• **Requirement**
Return the lines below exactly, from the first line to the line that contains "28: (112, 96, 1.03)". Leave out pictures.
Exercise data: Begin
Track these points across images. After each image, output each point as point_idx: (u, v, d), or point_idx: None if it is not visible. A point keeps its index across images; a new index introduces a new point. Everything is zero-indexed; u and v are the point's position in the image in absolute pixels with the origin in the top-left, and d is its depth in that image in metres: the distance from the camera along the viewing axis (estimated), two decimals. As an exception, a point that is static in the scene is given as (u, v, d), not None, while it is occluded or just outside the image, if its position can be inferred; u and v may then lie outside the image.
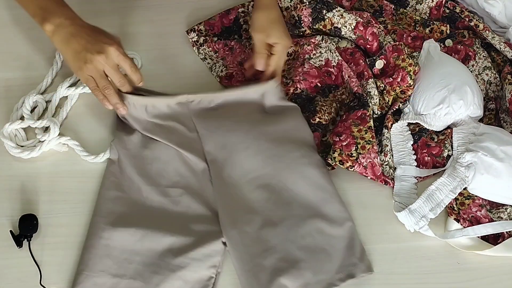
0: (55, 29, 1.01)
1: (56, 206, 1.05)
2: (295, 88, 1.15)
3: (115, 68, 1.02)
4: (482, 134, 1.07)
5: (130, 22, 1.26)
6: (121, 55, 1.01)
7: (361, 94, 1.14)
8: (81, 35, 1.00)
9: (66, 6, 1.04)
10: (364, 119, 1.10)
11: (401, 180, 1.08)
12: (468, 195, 1.05)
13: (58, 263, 0.99)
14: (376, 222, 1.03)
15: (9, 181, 1.07)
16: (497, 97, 1.18)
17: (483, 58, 1.20)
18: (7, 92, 1.18)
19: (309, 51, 1.19)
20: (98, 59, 0.99)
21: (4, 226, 1.02)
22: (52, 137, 1.09)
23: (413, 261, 1.00)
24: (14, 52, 1.24)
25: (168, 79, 1.20)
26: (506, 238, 1.01)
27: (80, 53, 1.00)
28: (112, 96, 1.03)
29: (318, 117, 1.12)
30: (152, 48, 1.25)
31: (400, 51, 1.16)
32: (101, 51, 1.00)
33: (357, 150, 1.06)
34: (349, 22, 1.20)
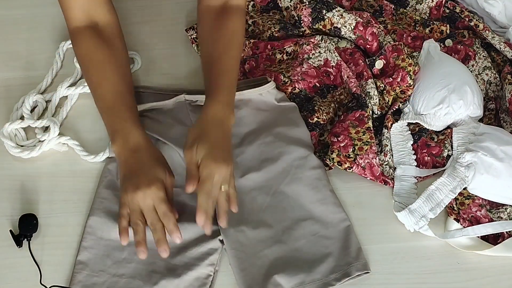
0: (118, 151, 0.99)
1: (56, 205, 1.05)
2: (293, 87, 1.15)
3: (151, 209, 0.94)
4: (482, 134, 1.07)
5: (130, 22, 1.26)
6: (163, 203, 0.93)
7: (359, 94, 1.14)
8: (136, 167, 0.96)
9: (137, 128, 1.00)
10: (362, 120, 1.10)
11: (401, 180, 1.08)
12: (468, 195, 1.05)
13: (58, 262, 0.99)
14: (376, 222, 1.03)
15: (9, 180, 1.08)
16: (497, 97, 1.18)
17: (483, 58, 1.20)
18: (7, 92, 1.18)
19: (308, 51, 1.19)
20: (143, 194, 0.93)
21: (4, 225, 1.02)
22: (52, 136, 1.09)
23: (413, 261, 1.00)
24: (14, 52, 1.24)
25: (168, 79, 1.20)
26: (506, 238, 1.01)
27: (131, 179, 0.95)
28: (141, 233, 0.93)
29: (316, 116, 1.12)
30: (152, 48, 1.25)
31: (399, 51, 1.16)
32: (147, 186, 0.93)
33: (355, 151, 1.06)
34: (349, 22, 1.20)
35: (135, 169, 0.95)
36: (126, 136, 0.99)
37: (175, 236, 0.91)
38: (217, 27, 1.09)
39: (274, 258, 0.98)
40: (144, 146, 0.99)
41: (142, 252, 0.90)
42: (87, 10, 1.08)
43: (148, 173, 0.94)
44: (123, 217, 0.93)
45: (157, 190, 0.92)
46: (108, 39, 1.10)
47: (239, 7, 1.11)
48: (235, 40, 1.09)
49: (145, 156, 0.97)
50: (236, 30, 1.10)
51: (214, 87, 1.02)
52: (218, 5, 1.11)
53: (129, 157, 0.97)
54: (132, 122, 1.01)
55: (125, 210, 0.93)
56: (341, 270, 0.96)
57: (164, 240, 0.91)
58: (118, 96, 1.05)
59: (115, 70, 1.07)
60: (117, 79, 1.06)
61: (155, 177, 0.94)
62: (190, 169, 0.93)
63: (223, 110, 0.99)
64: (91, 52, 1.08)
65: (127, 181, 0.94)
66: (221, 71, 1.05)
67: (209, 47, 1.09)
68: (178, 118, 1.10)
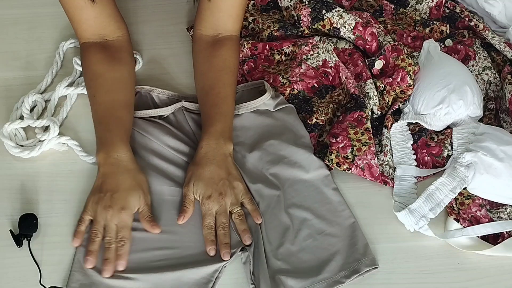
0: (100, 162, 1.02)
1: (56, 205, 1.05)
2: (292, 89, 1.15)
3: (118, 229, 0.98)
4: (482, 134, 1.07)
5: (130, 22, 1.26)
6: (125, 229, 0.97)
7: (358, 95, 1.14)
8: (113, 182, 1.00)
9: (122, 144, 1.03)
10: (361, 121, 1.10)
11: (401, 180, 1.08)
12: (468, 195, 1.05)
13: (57, 262, 0.99)
14: (376, 222, 1.03)
15: (9, 180, 1.07)
16: (497, 97, 1.18)
17: (483, 58, 1.20)
18: (7, 91, 1.18)
19: (307, 51, 1.19)
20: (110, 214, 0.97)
21: (4, 225, 1.02)
22: (52, 136, 1.09)
23: (413, 261, 1.00)
24: (14, 51, 1.24)
25: (168, 79, 1.21)
26: (506, 238, 1.01)
27: (104, 194, 0.99)
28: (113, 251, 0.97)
29: (315, 117, 1.12)
30: (152, 48, 1.25)
31: (399, 51, 1.16)
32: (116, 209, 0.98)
33: (353, 152, 1.07)
34: (348, 22, 1.19)
35: (112, 186, 0.99)
36: (110, 150, 1.02)
37: (120, 263, 0.95)
38: (210, 55, 1.12)
39: (282, 258, 0.98)
40: (126, 164, 1.01)
41: (91, 262, 0.95)
42: (96, 29, 1.12)
43: (123, 196, 0.98)
44: (83, 222, 0.98)
45: (126, 216, 0.98)
46: (113, 53, 1.12)
47: (231, 37, 1.14)
48: (228, 67, 1.11)
49: (125, 177, 1.00)
50: (229, 56, 1.12)
51: (208, 118, 1.06)
52: (211, 35, 1.13)
53: (110, 172, 1.01)
54: (119, 137, 1.03)
55: (87, 217, 0.99)
56: (350, 267, 0.96)
57: (112, 262, 0.95)
58: (109, 109, 1.07)
59: (112, 83, 1.10)
60: (113, 92, 1.09)
61: (128, 202, 0.98)
62: (183, 205, 1.00)
63: (218, 141, 1.03)
64: (93, 65, 1.11)
65: (101, 194, 0.99)
66: (215, 101, 1.07)
67: (202, 77, 1.12)
68: (177, 125, 1.11)
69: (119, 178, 1.00)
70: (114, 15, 1.13)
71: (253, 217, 1.01)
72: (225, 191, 1.00)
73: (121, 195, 0.98)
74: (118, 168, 1.00)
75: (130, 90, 1.11)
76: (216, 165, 1.01)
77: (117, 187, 0.99)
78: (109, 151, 1.01)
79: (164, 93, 1.15)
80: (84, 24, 1.11)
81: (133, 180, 1.00)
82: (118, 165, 1.01)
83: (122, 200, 0.98)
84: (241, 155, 1.08)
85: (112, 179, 1.00)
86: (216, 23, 1.12)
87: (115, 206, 0.97)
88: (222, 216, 1.00)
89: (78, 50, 1.23)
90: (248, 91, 1.16)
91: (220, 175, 1.01)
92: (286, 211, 1.02)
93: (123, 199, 0.98)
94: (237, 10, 1.12)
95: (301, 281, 0.95)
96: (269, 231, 1.01)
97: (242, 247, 0.99)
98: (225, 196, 1.00)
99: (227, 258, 0.97)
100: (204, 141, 1.03)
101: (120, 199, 0.98)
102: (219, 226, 0.99)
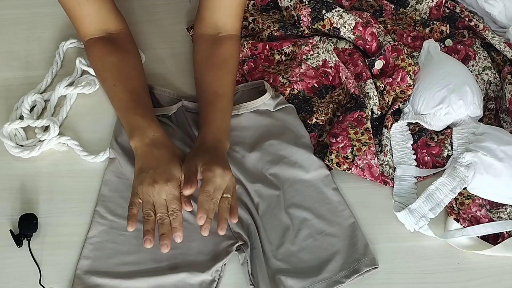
0: (136, 146, 1.01)
1: (56, 205, 1.05)
2: (292, 88, 1.15)
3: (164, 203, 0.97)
4: (482, 134, 1.07)
5: (130, 22, 1.26)
6: (175, 201, 0.95)
7: (358, 95, 1.14)
8: (153, 160, 0.99)
9: (153, 124, 1.03)
10: (361, 121, 1.10)
11: (401, 180, 1.08)
12: (468, 195, 1.05)
13: (57, 262, 0.99)
14: (376, 222, 1.03)
15: (9, 180, 1.07)
16: (497, 97, 1.18)
17: (483, 58, 1.20)
18: (7, 91, 1.18)
19: (307, 51, 1.19)
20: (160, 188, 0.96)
21: (3, 225, 1.02)
22: (52, 136, 1.09)
23: (413, 261, 1.00)
24: (14, 51, 1.24)
25: (168, 79, 1.21)
26: (506, 238, 1.01)
27: (148, 172, 0.97)
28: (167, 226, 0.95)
29: (315, 117, 1.12)
30: (152, 47, 1.25)
31: (399, 51, 1.16)
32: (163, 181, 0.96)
33: (353, 152, 1.07)
34: (348, 22, 1.19)
35: (153, 163, 0.98)
36: (143, 132, 1.01)
37: (177, 235, 0.93)
38: (210, 55, 1.12)
39: (282, 258, 0.98)
40: (161, 141, 1.01)
41: (149, 241, 0.92)
42: (98, 24, 1.12)
43: (165, 169, 0.96)
44: (134, 205, 0.95)
45: (172, 188, 0.95)
46: (120, 45, 1.13)
47: (231, 36, 1.13)
48: (228, 67, 1.11)
49: (163, 152, 0.99)
50: (229, 55, 1.12)
51: (206, 116, 1.05)
52: (211, 34, 1.13)
53: (148, 151, 0.99)
54: (149, 119, 1.03)
55: (137, 199, 0.96)
56: (350, 267, 0.96)
57: (168, 236, 0.92)
58: (134, 95, 1.07)
59: (128, 71, 1.10)
60: (131, 79, 1.10)
61: (172, 174, 0.96)
62: (188, 176, 0.95)
63: (216, 139, 1.02)
64: (104, 57, 1.11)
65: (143, 173, 0.97)
66: (213, 99, 1.07)
67: (202, 76, 1.11)
68: (177, 124, 1.12)
69: (158, 155, 0.99)
70: (114, 9, 1.14)
71: (232, 214, 0.95)
72: (229, 171, 0.96)
73: (164, 169, 0.97)
74: (155, 146, 1.00)
75: (144, 77, 1.13)
76: (216, 155, 0.99)
77: (158, 163, 0.98)
78: (144, 133, 1.01)
79: (164, 92, 1.16)
80: (86, 20, 1.11)
81: (172, 154, 1.00)
82: (154, 144, 1.00)
83: (166, 173, 0.96)
84: (241, 155, 1.08)
85: (151, 157, 0.99)
86: (215, 23, 1.12)
87: (160, 181, 0.95)
88: (217, 192, 0.94)
89: (78, 50, 1.23)
90: (248, 91, 1.16)
91: (222, 161, 0.98)
92: (286, 211, 1.02)
93: (167, 172, 0.96)
94: (236, 9, 1.12)
95: (301, 281, 0.95)
96: (269, 231, 1.01)
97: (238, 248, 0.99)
98: (228, 175, 0.95)
99: (206, 234, 0.91)
100: (201, 137, 1.03)
101: (164, 172, 0.96)
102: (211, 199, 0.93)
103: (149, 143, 1.00)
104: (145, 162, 0.99)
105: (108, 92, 1.10)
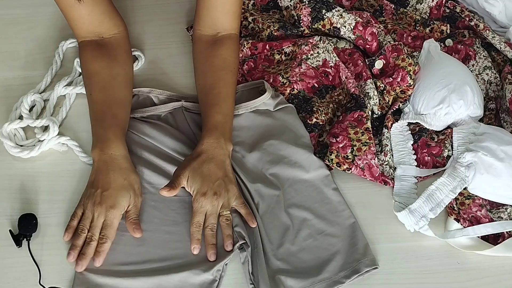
0: (94, 158, 1.02)
1: (56, 205, 1.04)
2: (292, 88, 1.15)
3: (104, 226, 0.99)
4: (482, 134, 1.07)
5: (130, 22, 1.26)
6: (110, 228, 0.98)
7: (358, 95, 1.14)
8: (105, 179, 1.00)
9: (116, 141, 1.03)
10: (361, 120, 1.10)
11: (401, 180, 1.08)
12: (468, 195, 1.05)
13: (57, 262, 0.99)
14: (376, 222, 1.03)
15: (9, 180, 1.07)
16: (497, 97, 1.17)
17: (483, 58, 1.20)
18: (7, 91, 1.18)
19: (307, 51, 1.19)
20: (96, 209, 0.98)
21: (3, 225, 1.02)
22: (51, 136, 1.09)
23: (413, 261, 1.00)
24: (14, 51, 1.24)
25: (168, 79, 1.20)
26: (506, 238, 1.01)
27: (95, 190, 0.99)
28: (91, 248, 0.97)
29: (315, 117, 1.12)
30: (152, 48, 1.25)
31: (399, 51, 1.16)
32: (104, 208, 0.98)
33: (353, 152, 1.06)
34: (348, 22, 1.19)
35: (104, 183, 0.99)
36: (104, 147, 1.02)
37: (97, 260, 0.96)
38: (210, 55, 1.12)
39: (282, 259, 0.98)
40: (119, 162, 1.01)
41: (73, 256, 0.96)
42: (90, 27, 1.12)
43: (113, 195, 0.98)
44: (75, 216, 1.00)
45: (112, 215, 0.98)
46: (109, 51, 1.12)
47: (230, 35, 1.13)
48: (228, 67, 1.11)
49: (117, 176, 1.00)
50: (229, 55, 1.12)
51: (208, 118, 1.05)
52: (210, 34, 1.13)
53: (103, 169, 1.00)
54: (114, 134, 1.03)
55: (80, 211, 1.00)
56: (350, 268, 0.96)
57: (87, 258, 0.96)
58: (104, 106, 1.07)
59: (109, 81, 1.10)
60: (108, 89, 1.09)
61: (118, 202, 0.98)
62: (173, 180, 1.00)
63: (218, 141, 1.02)
64: (88, 63, 1.11)
65: (93, 189, 0.99)
66: (216, 100, 1.07)
67: (202, 77, 1.11)
68: (176, 125, 1.11)
69: (111, 176, 1.00)
70: (109, 12, 1.13)
71: (248, 221, 1.01)
72: (220, 192, 1.00)
73: (111, 194, 0.98)
74: (111, 166, 1.00)
75: (126, 88, 1.11)
76: (215, 164, 1.01)
77: (108, 185, 0.99)
78: (104, 148, 1.01)
79: (163, 93, 1.15)
80: (78, 22, 1.11)
81: (125, 179, 1.00)
82: (111, 163, 1.01)
83: (112, 199, 0.98)
84: (241, 155, 1.08)
85: (104, 176, 1.00)
86: (213, 22, 1.12)
87: (104, 204, 0.97)
88: (212, 217, 0.99)
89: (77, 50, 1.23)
90: (248, 91, 1.16)
91: (217, 175, 1.01)
92: (286, 211, 1.02)
93: (113, 197, 0.98)
94: (233, 7, 1.11)
95: (301, 281, 0.95)
96: (269, 231, 1.01)
97: (240, 247, 0.99)
98: (219, 197, 0.99)
99: (213, 259, 0.97)
100: (205, 139, 1.03)
101: (110, 197, 0.98)
102: (207, 226, 0.99)
103: (106, 159, 1.01)
104: (97, 179, 1.00)
105: (87, 99, 1.10)
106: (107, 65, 1.11)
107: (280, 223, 1.01)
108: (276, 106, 1.12)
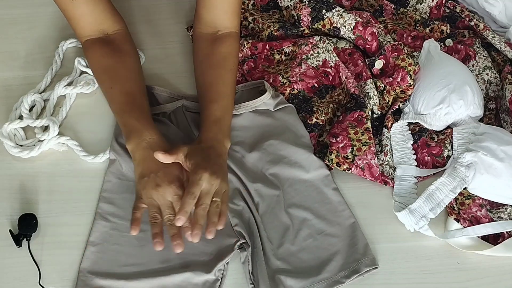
0: (133, 149, 1.01)
1: (56, 205, 1.04)
2: (292, 88, 1.15)
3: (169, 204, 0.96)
4: (482, 134, 1.07)
5: (130, 22, 1.26)
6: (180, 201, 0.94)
7: (358, 95, 1.14)
8: (153, 163, 0.98)
9: (150, 127, 1.02)
10: (361, 120, 1.10)
11: (401, 180, 1.08)
12: (468, 195, 1.05)
13: (57, 262, 0.99)
14: (376, 222, 1.03)
15: (9, 180, 1.07)
16: (497, 97, 1.17)
17: (484, 58, 1.20)
18: (7, 91, 1.18)
19: (307, 51, 1.19)
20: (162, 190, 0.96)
21: (3, 225, 1.02)
22: (51, 136, 1.09)
23: (413, 261, 1.00)
24: (14, 51, 1.24)
25: (168, 79, 1.21)
26: (506, 238, 1.01)
27: (149, 176, 0.97)
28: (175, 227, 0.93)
29: (315, 117, 1.12)
30: (152, 47, 1.25)
31: (399, 51, 1.16)
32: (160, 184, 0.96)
33: (353, 152, 1.06)
34: (348, 22, 1.19)
35: (153, 167, 0.97)
36: (140, 135, 1.01)
37: (188, 234, 0.91)
38: (209, 54, 1.12)
39: (281, 259, 0.98)
40: (159, 144, 1.01)
41: (159, 243, 0.92)
42: (93, 25, 1.12)
43: (166, 171, 0.97)
44: (138, 208, 0.96)
45: (177, 189, 0.95)
46: (117, 46, 1.13)
47: (230, 34, 1.13)
48: (228, 65, 1.11)
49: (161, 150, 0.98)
50: (229, 54, 1.12)
51: (207, 115, 1.05)
52: (210, 33, 1.13)
53: (146, 155, 0.99)
54: (146, 121, 1.03)
55: (141, 204, 0.96)
56: (350, 267, 0.96)
57: (179, 235, 0.92)
58: (130, 97, 1.07)
59: (125, 73, 1.10)
60: (128, 81, 1.09)
61: (174, 175, 0.97)
62: (170, 149, 0.97)
63: (214, 139, 1.01)
64: (102, 60, 1.11)
65: (145, 177, 0.97)
66: (214, 98, 1.06)
67: (202, 75, 1.11)
68: (176, 124, 1.12)
69: (154, 159, 0.98)
70: (110, 9, 1.13)
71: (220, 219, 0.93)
72: (218, 175, 0.95)
73: (165, 171, 0.97)
74: (153, 149, 0.99)
75: (142, 79, 1.12)
76: (213, 152, 0.99)
77: (157, 166, 0.97)
78: (140, 136, 1.01)
79: (164, 91, 1.16)
80: (81, 20, 1.11)
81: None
82: (152, 147, 1.00)
83: (167, 175, 0.96)
84: (241, 154, 1.08)
85: (150, 161, 0.98)
86: (213, 21, 1.12)
87: (163, 183, 0.95)
88: (206, 197, 0.92)
89: (78, 50, 1.23)
90: (248, 91, 1.16)
91: (216, 161, 0.97)
92: (286, 211, 1.02)
93: (168, 174, 0.97)
94: (233, 5, 1.11)
95: (301, 281, 0.95)
96: (269, 230, 1.01)
97: (240, 246, 0.99)
98: (216, 179, 0.93)
99: (196, 241, 0.91)
100: (202, 136, 1.02)
101: (165, 175, 0.96)
102: (201, 205, 0.91)
103: (146, 146, 1.00)
104: (145, 167, 0.98)
105: (106, 95, 1.10)
106: (120, 59, 1.12)
107: (280, 223, 1.01)
108: (276, 106, 1.12)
Exercise data: End
• **Output**
Track these points across images. After each image, output each point as point_idx: (u, v, d), or point_idx: None if it is not visible. A point keeps its index across images; a new index introduces a new point. Everything is zero-indexed; u and v are the point's position in the image in absolute pixels with the origin in the top-left, and d is its depth in that image in metres: the distance from the camera along the viewing axis (estimated), two decimals. As an exception, a point that is static in the scene is given as (u, v, d), not None, while it is occluded or just outside the image, if its position can be inferred; u and v may then lie outside the image.
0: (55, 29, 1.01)
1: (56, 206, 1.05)
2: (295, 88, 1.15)
3: (115, 68, 1.02)
4: (482, 134, 1.07)
5: (130, 22, 1.26)
6: (121, 55, 1.01)
7: (361, 94, 1.14)
8: (81, 35, 1.00)
9: (66, 6, 1.04)
10: (364, 119, 1.10)
11: (401, 180, 1.08)
12: (468, 195, 1.05)
13: (58, 263, 0.99)
14: (376, 222, 1.03)
15: (9, 181, 1.07)
16: (497, 97, 1.18)
17: (483, 58, 1.20)
18: (7, 92, 1.18)
19: (309, 51, 1.19)
20: (98, 59, 0.99)
21: (4, 226, 1.02)
22: (52, 137, 1.09)
23: (413, 261, 1.00)
24: (14, 52, 1.24)
25: (168, 79, 1.20)
26: (506, 238, 1.01)
27: (80, 53, 1.00)
28: (112, 96, 1.03)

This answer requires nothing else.